P and B frames are compressed versions of a reference image. Frames resulting from DLSS frame generation are predictions of what a reference image might look like even though one does not actually exist.
But MPEG is lossy compression which means they are kind of a just a guess. That is why MPEG uses motion vectors.
"MPEG uses motion vectors to efficiently compress video data by identifying and describing the movement of objects between frames, allowing the encoder to predict pixel values in the current frame based on information from previous frames, significantly reducing the amount of data needed to represent the video sequence"
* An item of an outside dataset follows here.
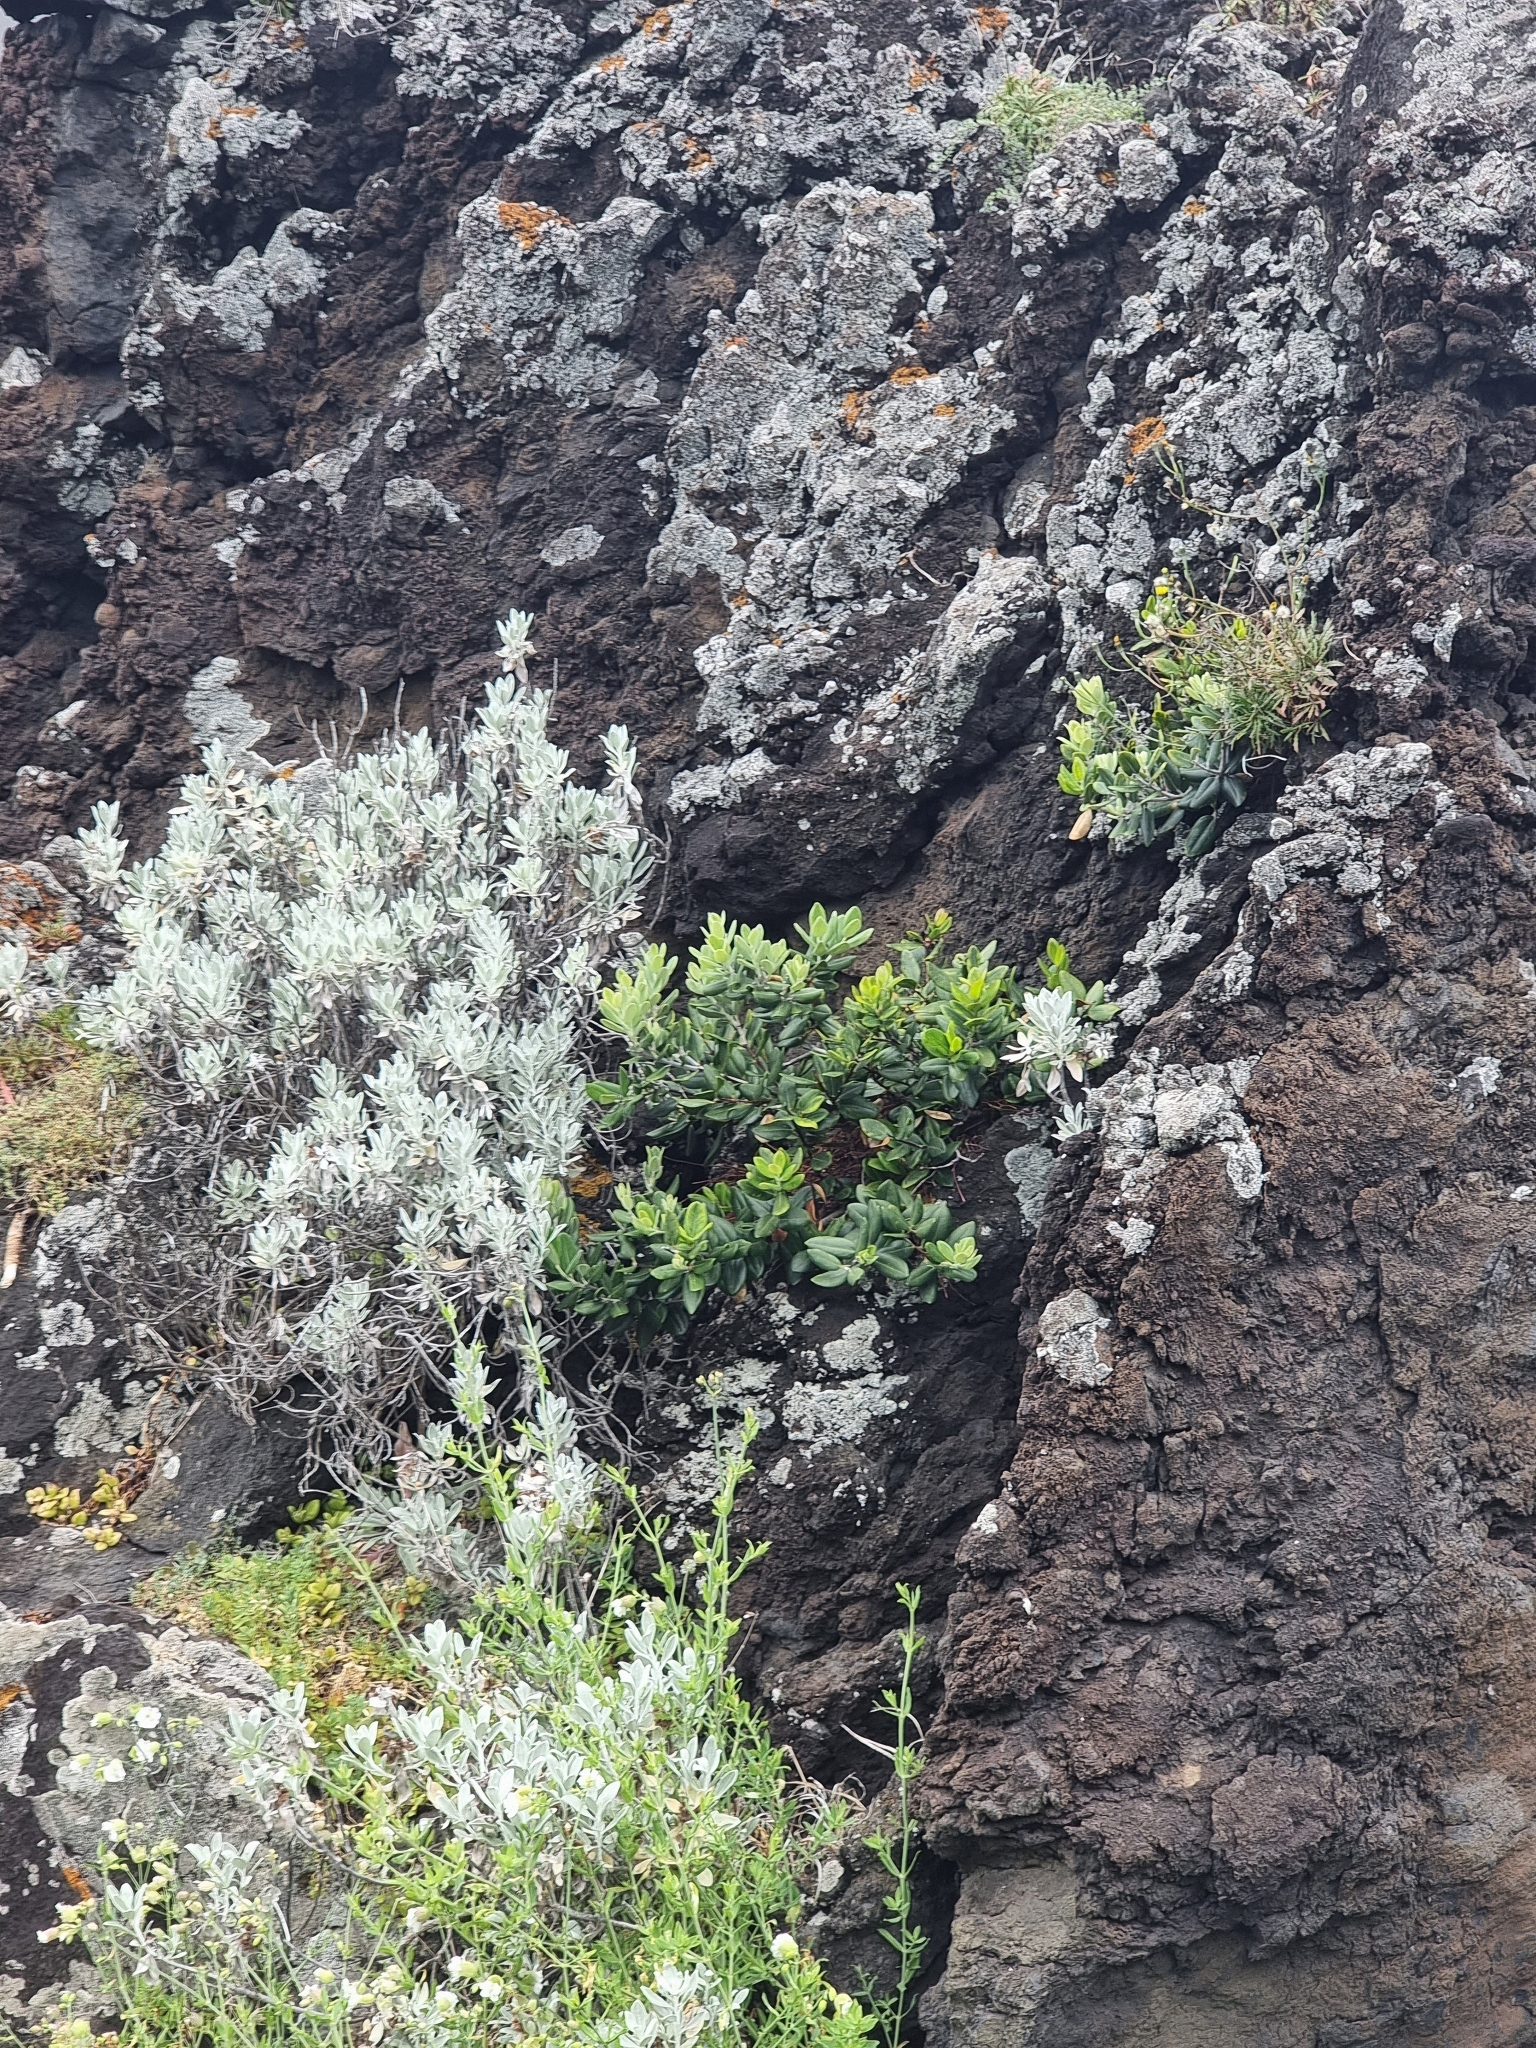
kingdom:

There's a real difference between a lossy approximation as done by video compression, and the "just a guess" done by DLSS frame generation. Video encoders have the real frame to use as a target; when trying to minimize the artifacts introduced by compressing with reference to other frames and using motion vectors, the encoder is capable of assessing its own accuracy. DLSS fundamentally has less information when generating new frames, and that's why it introduces much worse motion artifacts.
it would be VERY interesting to have actual quantitative data on how many possible I video frames map to a specific P or B frame vs how many possible raster frames map to a given predicted DLSS frame. The lower this ration the more "accurate" the prediction is.
Compression and prediction are the same. Decompressing a lossy format is guessing how the original image might have looked like. The difference between fake frames and P and B frames is that the difference between prediction of fake frame and real frame is dependant on the user input.
... now I wonder ... Do DLSS models take mouse movements and keypresses into account?